La observo, asqueado, mientras come más nueces de macadamia, coge el arma montada, la guarda en la funda que le cuelga del cuello y se coloca delante del espejo. Desde esa posición es capaz de apuntar y disparar y perforarse a sí misma con mil balas en, uf, no sé, nanosegundos, en todo caso. Quantico viaja a Hollywood. El drama inesperado desencadena una de mis percepciones y veo una retahila de reencarnaciones previas detrás de ella. Los polis norteamericanos son idénticos a los tailandeses al menos en una cosa. Todos somos reencarnaciones de sinvergüenzas.

Nuestras miradas se cruzan.

—Esto no le excita nada, ¿verdad? De acuerdo, nada de armas, iremos a dar un paseo. Hay algo en el jardín que necesito que me explique. —Alarga la mano hacia el Háagen— Dazs para comer un par más de cucharadas, se contiene—. ¿Quiere?

—No, gracias —contesto aliviado, con la sensación de que han quitado algo desagradable de la moqueta.

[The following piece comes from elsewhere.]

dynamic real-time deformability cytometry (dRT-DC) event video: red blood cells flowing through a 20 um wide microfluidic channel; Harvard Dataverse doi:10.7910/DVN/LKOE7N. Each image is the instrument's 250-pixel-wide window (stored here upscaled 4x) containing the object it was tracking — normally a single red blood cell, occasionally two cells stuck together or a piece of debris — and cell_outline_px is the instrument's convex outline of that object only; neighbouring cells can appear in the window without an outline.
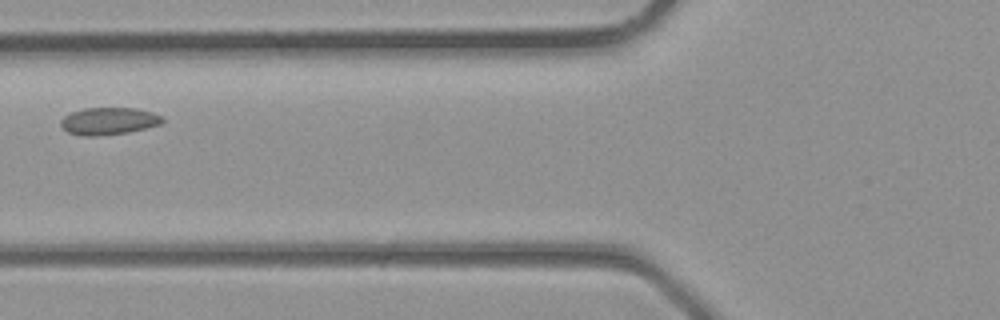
{"species": "common noctule bat (a hibernating species)", "species_latin": "Nyctalus noctula", "temperature_condition": "room temperature", "stored_images_in_passage": 3, "camera_frame_rate_fps": 3000, "um_per_image_px": 0.085, "animal": {"sex": "male", "body_mass_g": 23.1, "forearm_length_mm": 52.7}, "frame": {"image": 1, "passage_image": 3, "time_ms": 0.667, "image_size_px": [1000, 320], "cell_outline_px": [[164, 120], [160, 124], [128, 132], [96, 136], [84, 136], [68, 132], [60, 124], [60, 120], [64, 116], [72, 112], [84, 108], [136, 108], [152, 112], [164, 116]], "centroid_in_image_um": [9.25, 10.28], "position_along_channel_um": 116.6, "area_um2": 16.07}}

—Ya sabía que no querría. El helado no va con ustedes, ¿verdad? No lleva chiles, ni hierba limón, ni arroz, sólo un montón de porquería occidental como azúcar y productos lácteos con una tonelada de aromatizantes. Pero es delicioso. El Háagen-Dazs acaba en la pequeña nevera de debajo del aparador. De un armario saca un maletín negro de fibra de vidrio que resulta tener en su interior los huecos para guardar la H amp;K. Saca la recámara del arma, la coloca en su sitio, luego hace lo mismo con el resto. Veo a dos personas: a una niña a quien le chifla el helado y a una profesional consumada tratando con sumo cuidado su herramienta de trabajo.

Ahora que ni la pistola ni el helado están presentes, contemplo las vistas mientras ella desaparece en su dormitorio. No es la panorámica de Nueva York o Hong Kong, aunque hoy en día es una ciudad moderna. Me recuerda más a México o Sudamérica por la forma en que los tubos de acero y vidrio se elevan sobre los parques mugrientos, las casuchas, las chozas, los asentamientos de vagabundos. Sin embargo, su verdadera firma son las estructuras permanentes de edificios sin terminar, sus esqueletos desnudos se vuelven negros por efecto de la contaminación, como si el Buda nos recordara que incluso los edificios mueren. Hace falta mucho entrenamiento para ver la metafísica que se esconde tras los proyectos inmobiliarios fracasados, y decido no compartir mi revelación con la agente del FBI, que aparece con unos pantalones cortos de lino y una camiseta de tenis blanca y azul marino con el logo de YSL que puede ser falsa o no. Cogemos el ascensor para bajar al vestíbulo (Kimberley, la pistola y yo), y espero mientras guarda el maletín negro en la cámara acorazada del hotel.